[OpenAFS-devel] Re: [OpenAFS] Linux kernel panic, OpenAFS client, gconf

chas williams (contractor) chas@cmf.nrl.navy.mil
Mon, 21 Jun 2004 12:30:19 -0400


[i am moving this discussion to -devel]

looking at this gconf crashing problem i see that
afs_linux_dentry_revlidate() needs to hold the big kernel lock (BKL).
however if the dentry is bad, during the shrink_dcache_parent()/d_drop()
operation we might clear the inode associated with the dentry.
this calls afs_dentry_iput() which calls osi_iput() which will try to
grab AFS_GLOCK.

well that's bad.  you could drop the AFS_GLOCK before dropping the BKL so
that everything is fine but that is probably a poor idea since you could
be change lock ordering.  after looking at this some more, i am fairly
convinced afs is getting the locks in the wrong order in the first place.

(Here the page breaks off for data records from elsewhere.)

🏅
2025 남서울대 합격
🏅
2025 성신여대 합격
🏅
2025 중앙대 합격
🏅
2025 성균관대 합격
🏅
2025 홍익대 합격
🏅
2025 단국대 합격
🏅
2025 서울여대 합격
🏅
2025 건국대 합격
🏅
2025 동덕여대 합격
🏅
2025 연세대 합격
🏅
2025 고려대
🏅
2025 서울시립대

anyway, in fs/namei.c:real_lookup() we have:

                        lock_kernel();
                        result = dir->i_op->lookup(dir, dentry);
                        unlock_kernel();

and lookup() is afs_linux_lookup() which grabs AFS_GLOCK.  so its
seems clear the right order might be lock_kernel(); AFS_GLOCK(); and not
what we currently have.  if we make this change then dentry_revalidate()
is cleanly fixed by dropping AFS_GLOCK before calling shrink/d_drop
but before dropping the BKL.

comments?

[on a historical note i probably added most of the lock_kernel()'s anyway
so its my fault really.]